- [Required action 1] Render this sentence from the passage on Industry 4.0 in Spanish: "The idea was received with enthusiasm in Germany and the concept spread rapidly to other European countries."
- [Required action 2] Pick up the passage on Industry 4.0 after its final sentence and carry it forward in the same textbook voice.

- [Supplied text]

☆ ☆ ☆ ☆

Classification of manufacturing systems is shaped by technological determinism. As Boyd and Holton [4] conclude, the changes in manufacturing systems are generated by the changes in technology. Technological determinism narrows down the argumentation into technical details and technological solutions. Technological determinism bypasses social issues, which are hidden conditions of existence of and for the new technologies.

Technological determinism is challenged by social constructivists, who argue that technology is (also) shaped by social forces, ideologies, and values. Although technology has the ability to change social structures and human behavior, the effect is never a one-way-street. Same technological applications are used and shaped differently depending on social, cultural and political environments. According to David Noble [5] manufacturing systems are more than technological artifacts. They are social processes that reflect social structures, values, and ideologies. Manufacturing systems are designed to shape societies, change power structures, and to benefit particular economic and ideological goals. The interaction between technology and society is a systemic process, where social forces shape the systems and the systems shape social forces.

Hence, in order to understand what is meant by Industry 4.0, or the Fourth Industrial Revolution, the phenomenon must be placed in the historical context. Manufacturing systems are complex large technological systems, which are managed by highly trained professionals. As Thomas Hughes [6] points out, large manufacturing systems contain messy, complex, problem-solving components, which are physical artifacts, but they also contain organizations and immaterial components. Manufacturing systems are socially constructed and adapted in the society in order to function effectively. They use natural resources, but also social, political and cultural resources, such as knowledge, legislation, regulation, and ideology. Manufacturing systems contribute to the development of modern industrial societies, but while doing this, they become depended and intimate parts of modern industrial and post-industrial societies.

2 Unde Venis Industry 4.0?

“Industry 4.0” was introduced at a press conference at the Hannover Fair, in 2011. Three German engineers, Henning Kagermann (SAP), Wolfgan Wahlster (Professor of artificial intelligence), and Wolf-Dieter Lucas (Senior officer at the German Ministry of Education and Research) introduced a vision of the future manufacturing system, “The Industry 4.0”. The idea was received with enthusiasm in Germany and the concept spread rapidly to other European countries. Five years later, it had already gained international recognition and The World Economic Forum in Davos organized a thematic session titled “Mastering the Fourth Industrial Revolution”.

The first strategic paper drafted by Henning Kagermann and others [7] defined the goals of Industry 4.0 as follows: “It will address and solve some of the challenges facing the world today such as resource and energy efficiency, urban production, and demographic change. It enables continuous resource productivity and efficiency gains to be delivered across the entire value network. It allows work to be organized in a way that takes demographic change and social factors into account. Smart assistance systems release workers from having to perform routine tasks, enabling them to focus on creative, value-added activities. In view of the impending shortage of skilled workers, this will allow older workers to extend their working lives and remain productive for longer. Flexible work organization will enable workers to combine their work, private lives, and continuing professional development more effectively, promoting a better work-life balance”.

☆ ☆ ☆ ☆

- [Record extracts]
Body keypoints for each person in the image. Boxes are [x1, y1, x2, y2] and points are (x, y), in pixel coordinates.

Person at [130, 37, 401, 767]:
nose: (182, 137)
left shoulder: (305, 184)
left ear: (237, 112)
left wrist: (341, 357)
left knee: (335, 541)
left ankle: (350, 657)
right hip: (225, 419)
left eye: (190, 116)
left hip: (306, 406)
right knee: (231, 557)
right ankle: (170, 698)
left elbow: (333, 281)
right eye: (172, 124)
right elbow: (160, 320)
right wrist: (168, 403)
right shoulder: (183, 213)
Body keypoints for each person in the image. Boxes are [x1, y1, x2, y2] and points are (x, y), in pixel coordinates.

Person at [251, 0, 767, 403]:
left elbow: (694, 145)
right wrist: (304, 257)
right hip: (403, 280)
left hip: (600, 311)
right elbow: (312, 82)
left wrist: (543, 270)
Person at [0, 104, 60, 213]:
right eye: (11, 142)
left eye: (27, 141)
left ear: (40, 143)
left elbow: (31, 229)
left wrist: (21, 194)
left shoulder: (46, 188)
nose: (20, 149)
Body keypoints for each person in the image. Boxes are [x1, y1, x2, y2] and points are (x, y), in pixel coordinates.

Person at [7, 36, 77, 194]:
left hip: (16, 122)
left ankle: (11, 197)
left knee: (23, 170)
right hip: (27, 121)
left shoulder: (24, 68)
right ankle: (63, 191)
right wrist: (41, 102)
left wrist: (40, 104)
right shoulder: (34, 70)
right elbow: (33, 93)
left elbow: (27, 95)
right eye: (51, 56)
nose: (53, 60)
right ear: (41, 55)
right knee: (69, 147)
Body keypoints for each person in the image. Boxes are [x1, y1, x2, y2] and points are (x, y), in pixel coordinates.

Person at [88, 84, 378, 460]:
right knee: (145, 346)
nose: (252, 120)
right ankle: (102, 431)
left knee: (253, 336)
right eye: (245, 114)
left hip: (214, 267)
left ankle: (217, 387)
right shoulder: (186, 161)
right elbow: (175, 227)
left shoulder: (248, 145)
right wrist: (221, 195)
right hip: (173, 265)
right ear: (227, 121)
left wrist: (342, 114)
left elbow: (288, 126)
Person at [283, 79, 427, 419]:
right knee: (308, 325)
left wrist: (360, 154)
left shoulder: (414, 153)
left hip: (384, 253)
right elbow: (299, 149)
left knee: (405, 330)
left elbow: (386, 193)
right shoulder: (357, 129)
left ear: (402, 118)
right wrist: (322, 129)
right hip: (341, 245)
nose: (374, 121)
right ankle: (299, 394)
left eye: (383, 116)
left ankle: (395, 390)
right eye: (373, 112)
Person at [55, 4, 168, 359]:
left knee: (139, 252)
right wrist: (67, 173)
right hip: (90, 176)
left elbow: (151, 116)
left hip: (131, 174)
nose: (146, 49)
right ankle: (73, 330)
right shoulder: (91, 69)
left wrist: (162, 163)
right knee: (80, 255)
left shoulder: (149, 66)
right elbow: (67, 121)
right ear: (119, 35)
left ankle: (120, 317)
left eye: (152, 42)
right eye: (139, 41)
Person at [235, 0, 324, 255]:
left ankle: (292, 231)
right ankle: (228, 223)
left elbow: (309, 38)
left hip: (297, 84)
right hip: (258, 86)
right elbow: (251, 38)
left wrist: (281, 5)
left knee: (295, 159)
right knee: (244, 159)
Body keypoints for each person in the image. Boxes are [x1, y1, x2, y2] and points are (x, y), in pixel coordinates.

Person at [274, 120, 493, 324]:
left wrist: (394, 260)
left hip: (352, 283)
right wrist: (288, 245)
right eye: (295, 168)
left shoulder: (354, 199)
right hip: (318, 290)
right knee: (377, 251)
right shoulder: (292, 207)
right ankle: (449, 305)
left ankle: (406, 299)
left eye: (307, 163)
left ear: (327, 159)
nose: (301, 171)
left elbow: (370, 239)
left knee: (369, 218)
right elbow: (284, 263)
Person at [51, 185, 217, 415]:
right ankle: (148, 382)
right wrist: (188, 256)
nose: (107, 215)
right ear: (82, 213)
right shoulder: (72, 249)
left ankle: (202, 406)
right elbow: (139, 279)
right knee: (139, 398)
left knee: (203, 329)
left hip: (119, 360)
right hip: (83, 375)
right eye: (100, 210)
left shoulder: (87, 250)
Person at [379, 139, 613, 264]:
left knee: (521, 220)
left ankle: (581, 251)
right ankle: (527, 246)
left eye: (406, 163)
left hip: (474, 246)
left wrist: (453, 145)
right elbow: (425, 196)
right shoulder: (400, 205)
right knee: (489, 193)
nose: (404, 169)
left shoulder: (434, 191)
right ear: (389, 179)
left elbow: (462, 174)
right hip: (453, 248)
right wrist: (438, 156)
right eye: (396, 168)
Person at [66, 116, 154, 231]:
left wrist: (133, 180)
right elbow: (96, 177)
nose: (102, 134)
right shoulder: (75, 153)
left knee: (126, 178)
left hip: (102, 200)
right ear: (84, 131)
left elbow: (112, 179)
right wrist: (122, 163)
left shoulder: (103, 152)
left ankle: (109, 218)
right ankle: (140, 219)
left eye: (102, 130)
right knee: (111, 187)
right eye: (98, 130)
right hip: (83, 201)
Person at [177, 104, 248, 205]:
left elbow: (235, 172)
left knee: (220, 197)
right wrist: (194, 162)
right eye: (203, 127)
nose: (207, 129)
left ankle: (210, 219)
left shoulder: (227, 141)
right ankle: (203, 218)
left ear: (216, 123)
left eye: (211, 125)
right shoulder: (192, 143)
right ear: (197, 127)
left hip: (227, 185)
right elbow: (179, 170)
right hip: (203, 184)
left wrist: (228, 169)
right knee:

☆ ☆ ☆ ☆

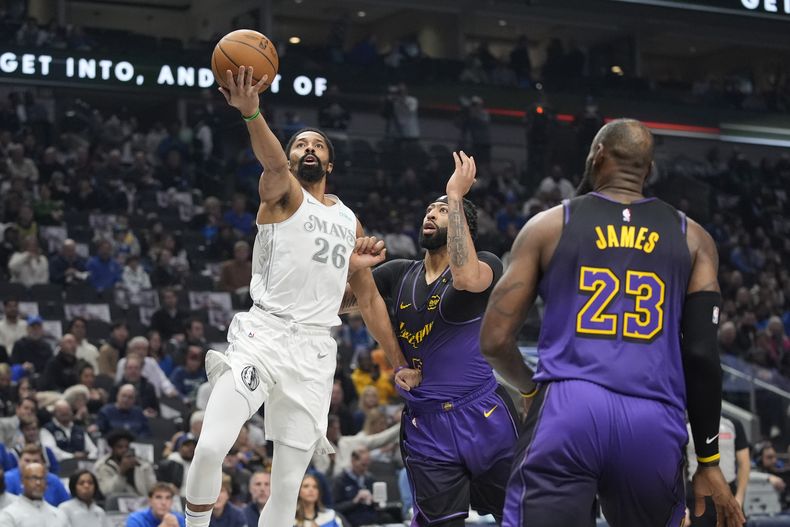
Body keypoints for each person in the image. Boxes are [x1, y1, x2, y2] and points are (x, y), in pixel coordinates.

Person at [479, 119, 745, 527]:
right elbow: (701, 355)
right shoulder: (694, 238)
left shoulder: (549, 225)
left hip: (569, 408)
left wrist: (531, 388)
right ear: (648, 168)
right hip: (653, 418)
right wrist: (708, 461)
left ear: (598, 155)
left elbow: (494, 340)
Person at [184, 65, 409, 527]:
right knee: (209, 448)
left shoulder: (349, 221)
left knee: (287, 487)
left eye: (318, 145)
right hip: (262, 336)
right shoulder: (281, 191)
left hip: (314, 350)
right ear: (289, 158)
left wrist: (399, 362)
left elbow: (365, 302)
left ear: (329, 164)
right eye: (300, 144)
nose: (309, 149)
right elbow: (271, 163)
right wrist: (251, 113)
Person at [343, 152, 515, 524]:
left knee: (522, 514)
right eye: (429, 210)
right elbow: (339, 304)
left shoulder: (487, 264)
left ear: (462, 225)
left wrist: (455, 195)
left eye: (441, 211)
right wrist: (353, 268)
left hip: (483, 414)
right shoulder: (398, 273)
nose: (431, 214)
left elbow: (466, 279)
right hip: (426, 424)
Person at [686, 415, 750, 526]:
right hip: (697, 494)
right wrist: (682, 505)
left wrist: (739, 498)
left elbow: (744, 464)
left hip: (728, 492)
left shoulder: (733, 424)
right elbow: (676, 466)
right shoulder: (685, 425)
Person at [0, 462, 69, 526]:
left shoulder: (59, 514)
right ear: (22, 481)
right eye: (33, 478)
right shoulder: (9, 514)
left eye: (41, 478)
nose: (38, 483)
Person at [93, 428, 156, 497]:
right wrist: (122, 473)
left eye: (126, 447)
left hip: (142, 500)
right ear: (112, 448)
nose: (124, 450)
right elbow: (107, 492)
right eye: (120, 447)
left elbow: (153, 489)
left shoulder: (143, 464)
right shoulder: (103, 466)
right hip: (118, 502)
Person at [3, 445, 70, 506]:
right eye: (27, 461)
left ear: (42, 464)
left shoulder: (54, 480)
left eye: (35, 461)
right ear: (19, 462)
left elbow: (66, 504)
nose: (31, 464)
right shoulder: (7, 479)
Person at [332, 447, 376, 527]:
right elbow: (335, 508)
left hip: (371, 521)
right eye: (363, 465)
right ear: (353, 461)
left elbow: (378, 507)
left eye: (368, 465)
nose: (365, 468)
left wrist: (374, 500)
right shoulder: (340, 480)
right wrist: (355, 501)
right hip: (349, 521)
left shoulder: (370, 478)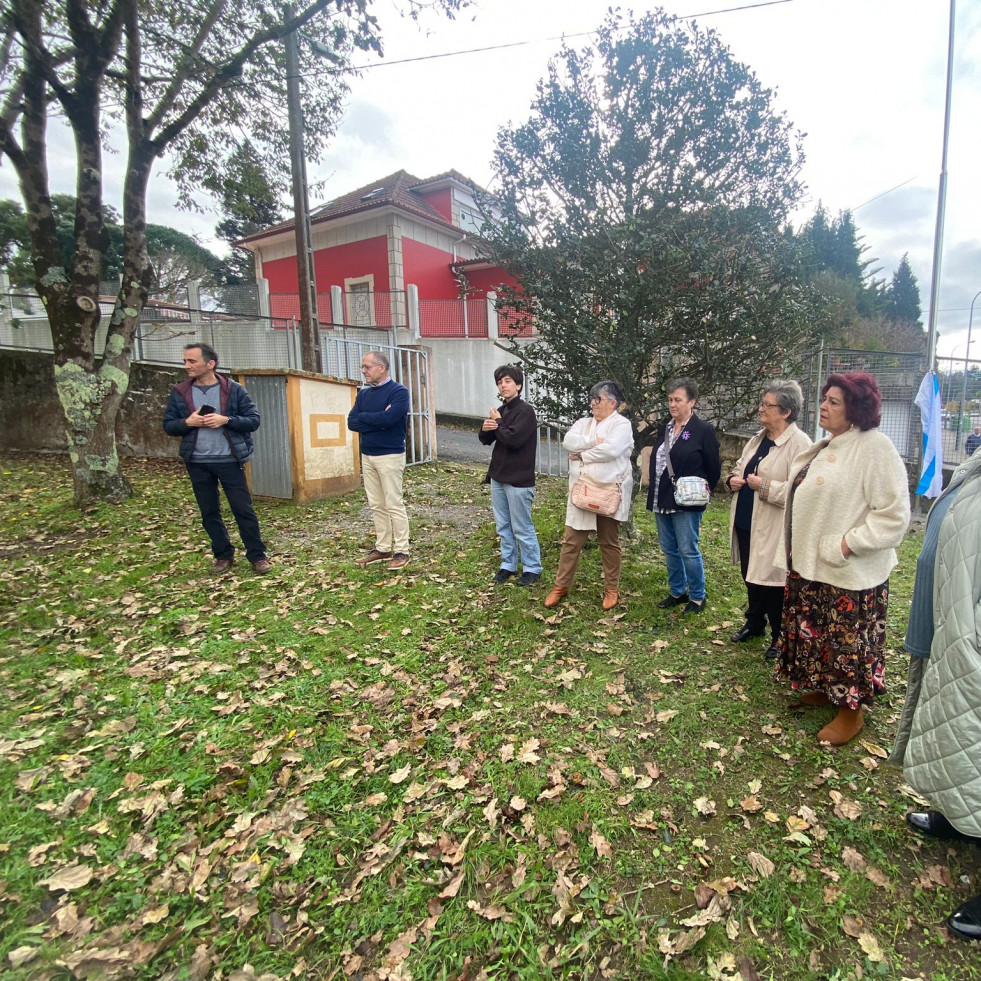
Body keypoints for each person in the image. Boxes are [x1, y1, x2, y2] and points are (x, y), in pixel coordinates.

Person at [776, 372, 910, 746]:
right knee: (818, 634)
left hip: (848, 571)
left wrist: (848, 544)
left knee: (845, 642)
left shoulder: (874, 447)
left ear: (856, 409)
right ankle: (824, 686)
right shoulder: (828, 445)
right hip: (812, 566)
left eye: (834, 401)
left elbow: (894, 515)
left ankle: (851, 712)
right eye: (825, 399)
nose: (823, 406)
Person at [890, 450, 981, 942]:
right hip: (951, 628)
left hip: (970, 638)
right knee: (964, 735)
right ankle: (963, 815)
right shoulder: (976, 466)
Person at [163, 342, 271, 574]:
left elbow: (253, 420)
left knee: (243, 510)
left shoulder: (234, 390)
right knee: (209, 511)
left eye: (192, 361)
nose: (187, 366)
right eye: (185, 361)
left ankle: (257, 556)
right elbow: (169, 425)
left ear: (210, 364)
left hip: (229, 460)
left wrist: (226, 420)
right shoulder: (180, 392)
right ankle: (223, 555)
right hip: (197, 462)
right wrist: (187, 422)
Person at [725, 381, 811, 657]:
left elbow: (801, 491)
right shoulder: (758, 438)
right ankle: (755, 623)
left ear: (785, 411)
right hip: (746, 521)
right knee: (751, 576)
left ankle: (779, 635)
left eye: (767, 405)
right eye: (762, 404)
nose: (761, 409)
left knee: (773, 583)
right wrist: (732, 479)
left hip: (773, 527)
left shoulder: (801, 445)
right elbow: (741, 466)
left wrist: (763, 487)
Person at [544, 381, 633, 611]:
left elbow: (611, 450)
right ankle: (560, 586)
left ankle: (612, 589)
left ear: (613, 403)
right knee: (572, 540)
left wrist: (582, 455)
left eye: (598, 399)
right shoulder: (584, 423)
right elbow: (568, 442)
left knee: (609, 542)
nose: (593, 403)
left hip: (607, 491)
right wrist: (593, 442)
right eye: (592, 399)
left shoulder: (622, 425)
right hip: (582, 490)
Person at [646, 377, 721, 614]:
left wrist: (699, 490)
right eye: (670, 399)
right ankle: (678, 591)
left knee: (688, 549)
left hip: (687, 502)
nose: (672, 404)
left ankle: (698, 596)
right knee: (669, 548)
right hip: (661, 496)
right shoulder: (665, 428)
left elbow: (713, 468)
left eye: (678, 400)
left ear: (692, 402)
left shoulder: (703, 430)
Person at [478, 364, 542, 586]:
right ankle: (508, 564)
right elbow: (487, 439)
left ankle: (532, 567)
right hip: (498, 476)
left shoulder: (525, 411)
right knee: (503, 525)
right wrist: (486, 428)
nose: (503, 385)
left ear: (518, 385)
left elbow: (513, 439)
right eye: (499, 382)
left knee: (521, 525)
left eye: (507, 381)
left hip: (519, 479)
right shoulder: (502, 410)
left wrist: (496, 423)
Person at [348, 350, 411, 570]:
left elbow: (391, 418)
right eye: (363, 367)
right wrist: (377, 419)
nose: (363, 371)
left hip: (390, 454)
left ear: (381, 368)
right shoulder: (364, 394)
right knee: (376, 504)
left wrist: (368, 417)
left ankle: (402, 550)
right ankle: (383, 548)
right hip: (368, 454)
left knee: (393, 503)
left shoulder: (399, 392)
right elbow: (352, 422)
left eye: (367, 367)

☆ ☆ ☆ ☆

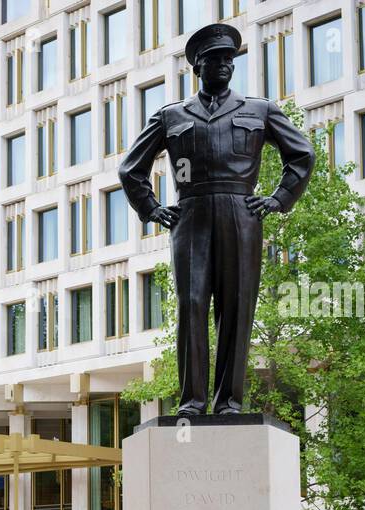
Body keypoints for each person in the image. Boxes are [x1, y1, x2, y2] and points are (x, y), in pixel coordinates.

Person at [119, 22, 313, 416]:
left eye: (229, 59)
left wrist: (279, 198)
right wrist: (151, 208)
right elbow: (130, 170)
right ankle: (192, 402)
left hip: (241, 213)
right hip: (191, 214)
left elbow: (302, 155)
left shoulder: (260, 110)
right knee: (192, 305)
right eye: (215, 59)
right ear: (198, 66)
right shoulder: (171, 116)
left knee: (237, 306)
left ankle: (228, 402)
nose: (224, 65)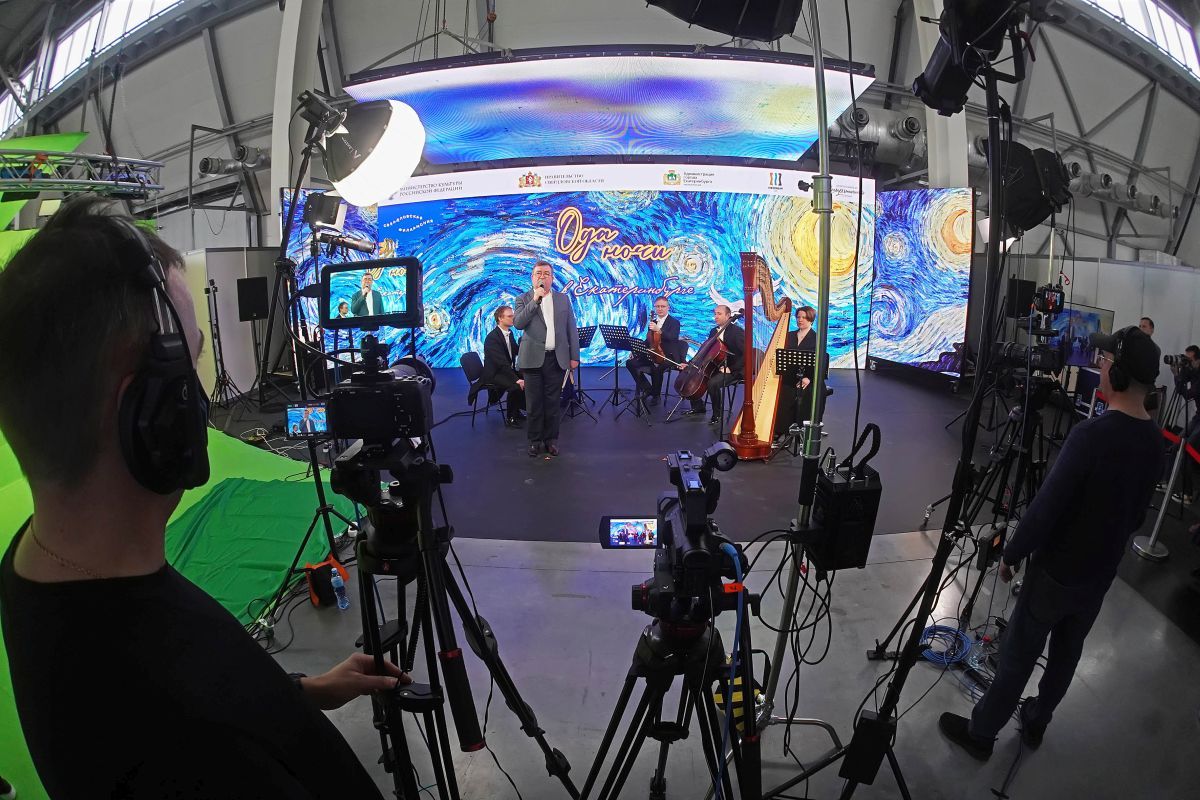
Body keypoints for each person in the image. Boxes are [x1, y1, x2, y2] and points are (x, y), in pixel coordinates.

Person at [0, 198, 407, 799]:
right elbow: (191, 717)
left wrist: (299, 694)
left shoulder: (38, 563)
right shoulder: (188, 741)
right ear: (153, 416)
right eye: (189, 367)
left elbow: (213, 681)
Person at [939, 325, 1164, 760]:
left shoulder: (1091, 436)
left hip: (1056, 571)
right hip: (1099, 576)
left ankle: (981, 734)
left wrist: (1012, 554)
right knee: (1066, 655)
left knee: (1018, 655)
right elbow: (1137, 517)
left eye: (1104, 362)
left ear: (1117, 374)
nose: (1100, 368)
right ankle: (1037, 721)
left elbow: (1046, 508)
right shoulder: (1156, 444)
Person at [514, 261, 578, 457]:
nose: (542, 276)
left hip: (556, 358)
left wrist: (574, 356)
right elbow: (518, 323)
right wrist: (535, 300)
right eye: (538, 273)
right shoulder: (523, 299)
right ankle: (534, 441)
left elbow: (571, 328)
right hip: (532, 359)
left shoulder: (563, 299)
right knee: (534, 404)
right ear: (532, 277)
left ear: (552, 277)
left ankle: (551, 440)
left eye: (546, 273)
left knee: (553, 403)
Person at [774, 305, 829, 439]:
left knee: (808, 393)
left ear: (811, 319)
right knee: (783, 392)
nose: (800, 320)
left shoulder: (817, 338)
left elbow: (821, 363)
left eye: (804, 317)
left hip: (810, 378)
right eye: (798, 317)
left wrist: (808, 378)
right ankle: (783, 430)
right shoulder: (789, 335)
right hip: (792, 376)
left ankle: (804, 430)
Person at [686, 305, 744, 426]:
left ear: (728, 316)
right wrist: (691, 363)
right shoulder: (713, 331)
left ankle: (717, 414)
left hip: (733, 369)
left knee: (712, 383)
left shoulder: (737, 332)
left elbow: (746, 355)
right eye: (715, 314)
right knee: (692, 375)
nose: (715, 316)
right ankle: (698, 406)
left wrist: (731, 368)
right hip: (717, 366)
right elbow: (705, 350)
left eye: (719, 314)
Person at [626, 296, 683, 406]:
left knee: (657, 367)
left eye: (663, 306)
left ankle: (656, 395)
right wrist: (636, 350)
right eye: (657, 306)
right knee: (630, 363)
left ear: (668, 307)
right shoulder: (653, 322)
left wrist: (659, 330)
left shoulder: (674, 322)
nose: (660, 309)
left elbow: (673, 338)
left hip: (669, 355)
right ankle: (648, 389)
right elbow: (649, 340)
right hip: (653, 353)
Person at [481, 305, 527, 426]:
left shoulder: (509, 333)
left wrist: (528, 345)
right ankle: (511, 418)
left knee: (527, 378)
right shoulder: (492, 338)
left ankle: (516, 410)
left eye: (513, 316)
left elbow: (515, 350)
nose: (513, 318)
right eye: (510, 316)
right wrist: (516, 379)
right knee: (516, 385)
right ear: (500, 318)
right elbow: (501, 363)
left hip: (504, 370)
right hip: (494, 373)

☆ ☆ ☆ ☆

- [Output 1] La idea fue recibida con entusiasmo en Alemania y el concepto se difundió rápidamente a otros países europeos.

- [Output 2]
As Kagermann and others’ [7] strategic paper demonstrated, Industry 4.0 is not only a technological platform for manufacturing industry. It is a social program, which targets major social, economic, and political challenges in the twenty-first century. The concept reflects also political and economic discourses, which have taken place in Germany, Europe, and North America since the international financial crises in 2008. The collapse of the global financial systems drove Western countries into an economic and political chaos, which had long lasting consequences. Global economy, free and almost unregulated flows of goods, capital and knowledge divided the world into winners and losers.

Western industrial countries had gone through a rapid de-industrialization process, when large swathes of manufacturing industries moved to China, India, and to other developing countries. The transformation was regarded as a positive and a progressive turn in the development of Western economies, which focused on the information technology, services, innovations, and on the creation of useful knowledge. Mass production of industrial goods was no longer viewed as a necessary part of the economy. Instead, the ‘chimney industries’ polluted the environment and offered monotonous and unattractive jobs for low salary workers. However, as Joseph Heathcott and Jefferson Cowie [8] have concluded, de-industrialization was a much broader and fundamental transformation than anybody had anticipated. It turned out to be a socially complicated, historically deep, geographically diverse, and a politically perplexing phenomenon [9].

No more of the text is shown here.